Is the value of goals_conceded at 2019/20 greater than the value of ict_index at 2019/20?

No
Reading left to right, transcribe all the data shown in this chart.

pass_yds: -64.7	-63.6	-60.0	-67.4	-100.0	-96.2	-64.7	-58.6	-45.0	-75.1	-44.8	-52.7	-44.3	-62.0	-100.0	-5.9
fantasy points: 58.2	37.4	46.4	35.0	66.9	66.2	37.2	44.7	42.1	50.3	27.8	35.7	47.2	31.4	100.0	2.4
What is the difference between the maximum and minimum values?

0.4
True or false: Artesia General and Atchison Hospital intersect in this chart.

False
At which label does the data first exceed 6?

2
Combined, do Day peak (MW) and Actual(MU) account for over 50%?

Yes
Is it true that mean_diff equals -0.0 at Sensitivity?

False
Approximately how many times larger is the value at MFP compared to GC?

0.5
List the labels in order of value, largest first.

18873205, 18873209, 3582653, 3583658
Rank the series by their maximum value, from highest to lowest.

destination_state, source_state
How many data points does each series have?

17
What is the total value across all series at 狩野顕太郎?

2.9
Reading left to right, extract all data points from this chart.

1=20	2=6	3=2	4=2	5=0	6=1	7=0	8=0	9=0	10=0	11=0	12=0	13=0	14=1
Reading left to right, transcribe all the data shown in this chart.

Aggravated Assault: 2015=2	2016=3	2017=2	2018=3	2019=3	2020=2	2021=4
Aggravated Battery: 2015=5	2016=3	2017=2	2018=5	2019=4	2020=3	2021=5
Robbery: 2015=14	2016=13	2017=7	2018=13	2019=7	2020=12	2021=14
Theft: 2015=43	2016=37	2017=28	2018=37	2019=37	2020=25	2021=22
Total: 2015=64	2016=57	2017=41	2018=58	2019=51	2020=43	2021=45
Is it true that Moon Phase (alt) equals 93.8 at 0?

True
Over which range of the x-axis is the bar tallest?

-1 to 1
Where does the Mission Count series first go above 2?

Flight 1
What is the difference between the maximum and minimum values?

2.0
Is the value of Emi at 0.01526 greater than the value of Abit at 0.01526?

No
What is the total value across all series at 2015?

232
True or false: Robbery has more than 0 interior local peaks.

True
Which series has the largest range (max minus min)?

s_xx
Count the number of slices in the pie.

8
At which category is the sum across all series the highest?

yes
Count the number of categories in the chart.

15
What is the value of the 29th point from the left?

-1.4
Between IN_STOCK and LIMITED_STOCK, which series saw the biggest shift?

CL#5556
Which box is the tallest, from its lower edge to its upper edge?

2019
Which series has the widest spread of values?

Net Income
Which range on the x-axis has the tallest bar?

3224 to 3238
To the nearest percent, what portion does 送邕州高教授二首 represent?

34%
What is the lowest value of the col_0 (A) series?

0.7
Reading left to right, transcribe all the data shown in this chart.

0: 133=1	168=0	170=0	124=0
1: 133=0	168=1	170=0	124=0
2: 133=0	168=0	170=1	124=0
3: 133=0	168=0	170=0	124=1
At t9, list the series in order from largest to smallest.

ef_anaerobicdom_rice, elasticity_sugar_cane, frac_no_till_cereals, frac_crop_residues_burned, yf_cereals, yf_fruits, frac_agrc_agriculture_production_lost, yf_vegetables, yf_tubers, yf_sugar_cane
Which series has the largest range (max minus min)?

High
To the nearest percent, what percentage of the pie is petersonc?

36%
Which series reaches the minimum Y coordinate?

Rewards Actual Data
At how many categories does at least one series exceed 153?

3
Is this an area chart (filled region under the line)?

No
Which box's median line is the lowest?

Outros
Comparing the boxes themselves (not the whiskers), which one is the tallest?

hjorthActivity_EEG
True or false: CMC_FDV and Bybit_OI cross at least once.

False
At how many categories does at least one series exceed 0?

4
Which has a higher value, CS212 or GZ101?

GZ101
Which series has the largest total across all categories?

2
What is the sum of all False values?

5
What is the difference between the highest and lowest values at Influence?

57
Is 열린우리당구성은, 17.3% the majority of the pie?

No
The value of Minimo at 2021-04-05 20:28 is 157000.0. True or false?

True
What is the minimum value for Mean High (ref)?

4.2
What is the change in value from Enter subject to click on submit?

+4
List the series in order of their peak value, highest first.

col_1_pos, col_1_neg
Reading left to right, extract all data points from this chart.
****
EXERCISE PROMPT
Give the lines again from the start of the records through the line containing "Is it true that mean_diff", inclusive, with "Reading left to right" replaced by "Going from left to right" and nothing else changed.

ANSWER FOR THIS EXERCISE
Is the value of goals_conceded at 2019/20 greater than the value of ict_index at 2019/20?

No
Going from left to right, transcribe all the data shown in this chart.

pass_yds: -64.7	-63.6	-60.0	-67.4	-100.0	-96.2	-64.7	-58.6	-45.0	-75.1	-44.8	-52.7	-44.3	-62.0	-100.0	-5.9
fantasy points: 58.2	37.4	46.4	35.0	66.9	66.2	37.2	44.7	42.1	50.3	27.8	35.7	47.2	31.4	100.0	2.4
What is the difference between the maximum and minimum values?

0.4
True or false: Artesia General and Atchison Hospital intersect in this chart.

False
At which label does the data first exceed 6?

2
Combined, do Day peak (MW) and Actual(MU) account for over 50%?

Yes
Is it true that mean_diff equals -0.0 at Sensitivity?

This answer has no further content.